Swift has long been known for forming personal relationships with her fans, but the run up to “ME!” created a never-before-seen level of excitement amongst “Swifties,” her most loyal followers.
To alert fans of her upcoming new music, Swift commenced a 12-day countdown on her Instagram. Fans could check in whenever they opened her stories and see exactly how much time they had to wait until the release date, but speculation about Swift’s impending seventh studio album, colloquially known as “TS7,” had already been building far before its launch.
On February 24th, an image featuring seven palm trees appeared on Swift’s Instagram. That post was followed by two additional photos, featuring a new, lighter and brighter color scheme, then one of Swift’s beloved cat Meredith with the caption “She just read all the theories.”
Swift has left fans shaking in their boots before, though. Before releasing her sixth album, Reputation, Swift wiped clean all of her social media accounts, most notably clearing her Instagram page. Fans immediately took note, especially when Swift then began posting dark, segmented videos of a snake.
Not long after, Swift would drop the album’s lead single, “Look What You Made Me Do,” and its famously coded music video. It was then that Swift first mastered the use of social media as a promotional tool.
Now, fans hang on her every post. Along with the 12-day countdown to “ME!”, a picture of a scene from the song’s music video appeared on Swift’s Instagram. With this release, Swift has also created a merchandise store with items that match the video’s pastel colors and the song’s upbeat theme.
Over the course of her career, Swift and her team have proved to be business masterminds. She’s long had a routine of releasing new albums in November, which is ideal for Grammy Award consideration. The Recording Academy that votes on the awards has specific requirements for what music can be nominated in a given year. For example, music honored at the 60th Grammy Awards held in January 2018 had to have been released between October 1st, 2016 and September 30th, 2017.

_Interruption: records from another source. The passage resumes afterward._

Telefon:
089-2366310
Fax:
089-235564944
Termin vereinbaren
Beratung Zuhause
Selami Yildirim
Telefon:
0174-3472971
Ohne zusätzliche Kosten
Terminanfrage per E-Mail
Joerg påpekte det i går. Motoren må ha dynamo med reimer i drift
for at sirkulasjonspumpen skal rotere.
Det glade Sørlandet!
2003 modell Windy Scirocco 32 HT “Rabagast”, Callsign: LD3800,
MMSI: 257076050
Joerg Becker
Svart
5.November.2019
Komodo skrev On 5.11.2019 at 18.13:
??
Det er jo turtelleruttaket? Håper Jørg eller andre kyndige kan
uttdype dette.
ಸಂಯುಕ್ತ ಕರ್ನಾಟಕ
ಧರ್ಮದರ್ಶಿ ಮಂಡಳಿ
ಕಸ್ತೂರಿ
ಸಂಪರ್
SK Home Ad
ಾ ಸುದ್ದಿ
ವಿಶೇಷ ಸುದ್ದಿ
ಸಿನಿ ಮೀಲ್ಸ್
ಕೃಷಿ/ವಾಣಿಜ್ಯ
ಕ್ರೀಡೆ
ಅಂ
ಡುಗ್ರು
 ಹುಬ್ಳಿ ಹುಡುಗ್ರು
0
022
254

But with Swift’s album release schedule, three singles typically proceed the full record. Oftentimes, they come out before October 1st. “Look What You Made Me Do” arrived in August 2017, prior to Reputation on November 10th. That means music from just one of Swift’s albums could be nominated in two separate years, keeping her music on the radio and in front of listeners, all the while driving extra press and extra profit.
It’s no wonder then that Swift was just named one of Time Magazine’s 100 Most Influential People of 2019. The announcement was made on April 17th, just days before “ME!” was released. Shawn Mendes, who opened at a handful of Swift’s shows during her 1989 World Tour, wrote about “her belief in magic and love, and her ability to be as honest and raw as possible.” Mendes said that was what made him a fan, and it’s why he and millions of others keep coming back.

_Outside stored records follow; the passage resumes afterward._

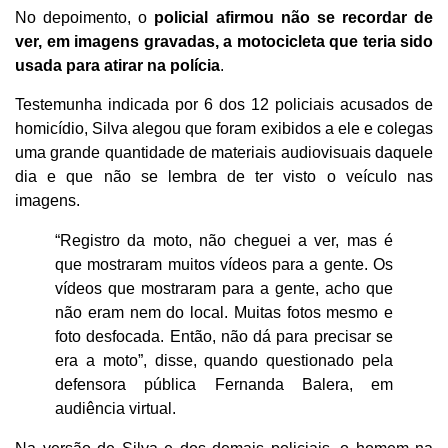
No depoimento, o
policial afirmou não se recordar de
ver, em imagens gravadas, a motocicleta que teria sido
usada para atirar na polícia
.
Testemunha indicada por 6 dos 12 policiais acusados de
homicídio, Silva alegou que foram exibidos a ele e colegas
uma grande quantidade de materiais audiovisuais daquele
dia e que não se lembra de ter visto o veículo nas
imagens.
“Registro da moto, não cheguei a ver, mas é
que mostraram muitos vídeos para a gente. Os
vídeos que mostraram para a gente, acho que
não eram nem do local. Muitas fotos mesmo e
foto desfocada. Então, não dá para precisar se
era a moto”, disse, quando questionado pela
defensora pública Fernanda Balera, em
audiência virtual.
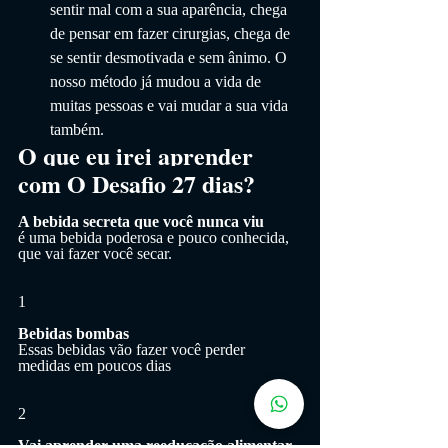
sentir mal com a sua aparência, chega 
de pensar em fazer cirurgias, chega de 
se sentir desmotivada e sem ânimo. O 
nosso método já mudou a vida de 
muitas pessoas e vai mudar a sua vida 
também.
O que eu irei aprender 
com O Desafio 27 dias?
A bebida secreta que você nunca viu
é uma bebida poderosa e pouco conhecida, 
que vai fazer você secar.
1
Bebidas bombas
Essas bebidas vão fazer você perder 
medidas em poucos dias
2
Vai aprender uma reeducação alimentar 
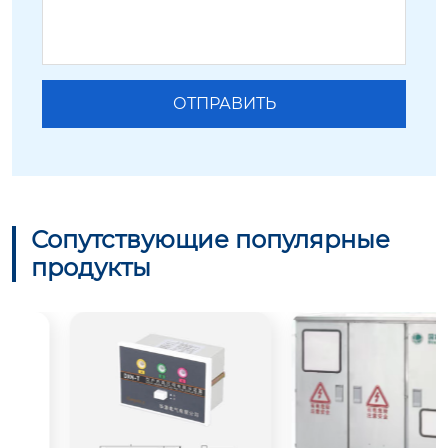
Сопутствующие популярные
продукты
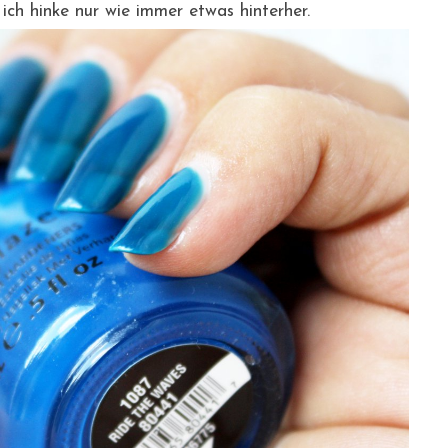
ich hinke nur wie immer etwas hinterher.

Indeed, the magic of it all is that she has managed to use her fame to manipulate market outcomes. Having music available for nomination for two separate years while increasing revenues through her merchandising, Taylor is able to top charts and awards. By doing so, her business model strengthens and, in a self-perpetuating flow, her marketing strategies have allowed her to remain relevant for six albums.
Swifties now anxiously await the release of “TS7” prior to Swift’s 30th birthday in December.